Shop Class as Soulcraft • Matthew Crawford • 2009
On Being Master of One’s Own Stuff
In Short
The experience of manual engagement with our world, of making and fixing things, is vital to the idea of human agency and dignity, but is often denied by designed objects that seek to smooth the rough edges for us.
In Depth
I have tried to make a case for self-reliance of a certain kind—being master of your own stuff. This requires a basic intelligibility to our possessions: in their provenance, in their principles of operation, in their logic of repair and maintenance, in short, in all those ways that a material object can make itself fully manifest to us, so we can be responsible for it. (p.205)
The core of Crawford’s book is an argument for human agency and engagement with our material reality through making and fixing things. He makes this argument mostly in the context of work and the trades, but we can try to understand his points in the context of design. After all, design involves the act of shaping our material environment and so plays a large role in whether our experience with our things is empowering or alienating.
Crawford connects the act of making or fixing things to various personal and social benefits (which I examine in other notes). At base, he sees manual engagement as an exercise of human dignity and a means to experience life with a kind of wakefulness.
Spiritedness is an assertion of one’s own dignity, and to fix one’s own car is not merely to use up time, it is to have a different experience of time, of one’s car, and of oneself. (p.55)
He feels a defense of such an attitude is necessary in the face of product companies that would rather hide the inner details of things from the public than allow them access in full transparency. This breeds a passivity and dependence in people, denying an aspect of what makes us human. Crawford makes this point in a discussion about the way we see the dangers of technology:
The complaint usually centers on our alleged obsession with control, as though the problem were the objectification of everything by a subject who is intoxicated with power, leading to a triumph of “instrumental rationality.” But what if we are inherently instrumental, or pragmatically oriented, all the way down, and the use of tools is really fundamental to the way human beings inhabit the world?… [T]hen the problem of technology is almost the opposite of how it is usually posed: the problem is not “instrumental rationality,” it is rather that we have come to live in a world that precisely does not elicit our instrumentality, the embodied kind that is original to us. We have too few occasions to do anything, because of a certain predetermination of things from afar. (pp.68-69)

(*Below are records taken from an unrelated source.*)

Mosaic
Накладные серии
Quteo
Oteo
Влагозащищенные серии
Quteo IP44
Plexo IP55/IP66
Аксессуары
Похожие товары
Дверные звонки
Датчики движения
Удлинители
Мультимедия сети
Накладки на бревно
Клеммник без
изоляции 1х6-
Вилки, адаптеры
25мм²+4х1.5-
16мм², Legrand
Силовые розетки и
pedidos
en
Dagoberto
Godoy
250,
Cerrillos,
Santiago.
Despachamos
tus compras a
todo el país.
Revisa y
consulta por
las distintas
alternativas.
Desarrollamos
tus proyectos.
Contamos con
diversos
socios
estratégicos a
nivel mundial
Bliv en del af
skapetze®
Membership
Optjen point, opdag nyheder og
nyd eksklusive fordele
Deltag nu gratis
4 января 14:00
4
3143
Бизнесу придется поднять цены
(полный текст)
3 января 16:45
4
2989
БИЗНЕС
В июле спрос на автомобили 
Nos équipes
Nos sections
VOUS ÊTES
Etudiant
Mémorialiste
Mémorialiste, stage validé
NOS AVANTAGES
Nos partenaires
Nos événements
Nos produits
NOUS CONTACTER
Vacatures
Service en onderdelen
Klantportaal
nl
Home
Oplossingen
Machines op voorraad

Crawford makes a distinction here between autonomy and agency, two concepts that he worries get confused with one another. We may think that the objects in our lives provide us with more freedom when they do things for us and spare us the details of how they operate. While the author recognizes this as a useful and necessary quality of technology, he stresses that it is more accurately defined as a kind of autonomy rather than agency. It excuses us from exercising basic evaluative abilities by offering us a set of choices that have been sanitized for our consumption. Crawford’s idea of agency prefers the challenging and messy, but rewarding, experience of manual and cognitive engagement with our things.
If we accept Crawford’s point, it may give us cause to re-examine the role of design. Our work is often framed as shaping objects and environments for the ease of others. Traditional concepts of usability lead us to build things that don’t ask people to think, the very situation that Crawford is arguing against.

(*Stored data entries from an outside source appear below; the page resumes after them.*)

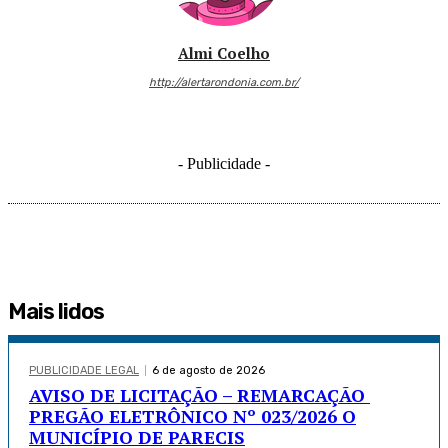
Almi Coelho
http://alertarondonia.com.br/
- Publicidade -
Mais lidos
PUBLICIDADE LEGAL
6 de agosto de 2026
AVISO DE LICITAÇÃO – REMARCAÇÃO
PREGÃO ELETRÔNICO Nº 023/2026 O
MUNICÍPIO DE PARECIS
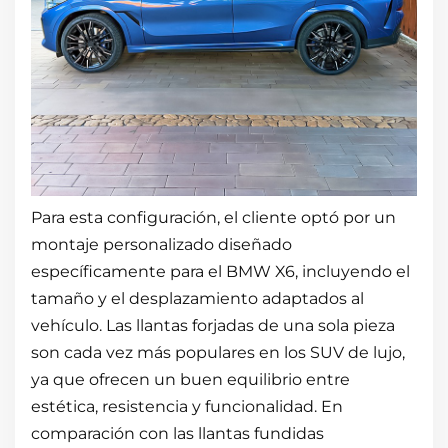
Para esta configuración, el cliente optó por un
montaje personalizado diseñado
específicamente para el BMW X6, incluyendo el
tamaño y el desplazamiento adaptados al
vehículo. Las llantas forjadas de una sola pieza
son cada vez más populares en los SUV de lujo,
ya que ofrecen un buen equilibrio entre
estética, resistencia y funcionalidad. En
comparación con las llantas fundidas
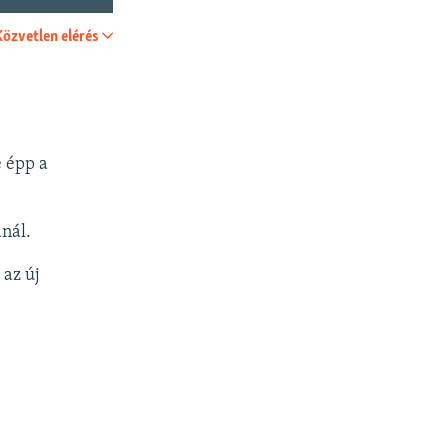
Közvetlen elérés
SHARE
e épp a
nál.
 az új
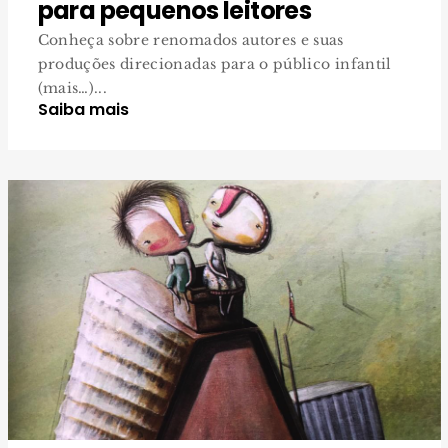
para pequenos leitores
Conheça sobre renomados autores e suas
produções direcionadas para o público infantil
(mais…)...
Saiba mais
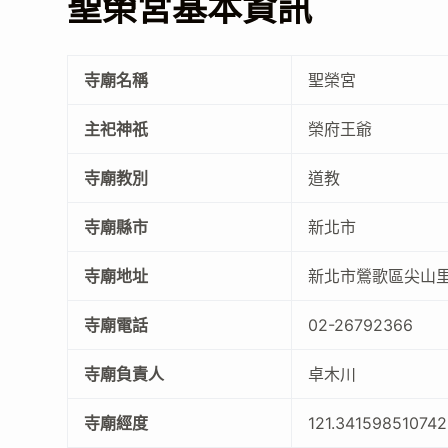
聖榮宮基本資訊
寺廟名稱
聖榮宮
主祀神祇
榮府王爺
寺廟教別
道教
寺廟縣市
新北市
寺廟地址
新北市鶯歌區尖山里
寺廟電話
02-26792366
寺廟負責人
卓木川
寺廟經度
121.341598510742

It’s probably the wrong-headed to think that the solution is to make things less usable. Just as Crawford sees the value of electric starters or automatic oil pumps in his motorcycles, we can acknowledge the utility of usability practices for digital interfaces (for example).
I think the point is more along the dimension of transparency in design. How do the things we make invite re-appropriation, deconstruction, and ownership by people? Can we see the people we design for as more than just users or consumers, but as actors and agents who want to engage with their world in the same ways that we do when we design? The approach may not be appropriate for all contexts, but the possibility for a more animated and engaged public of makers is an attractive one.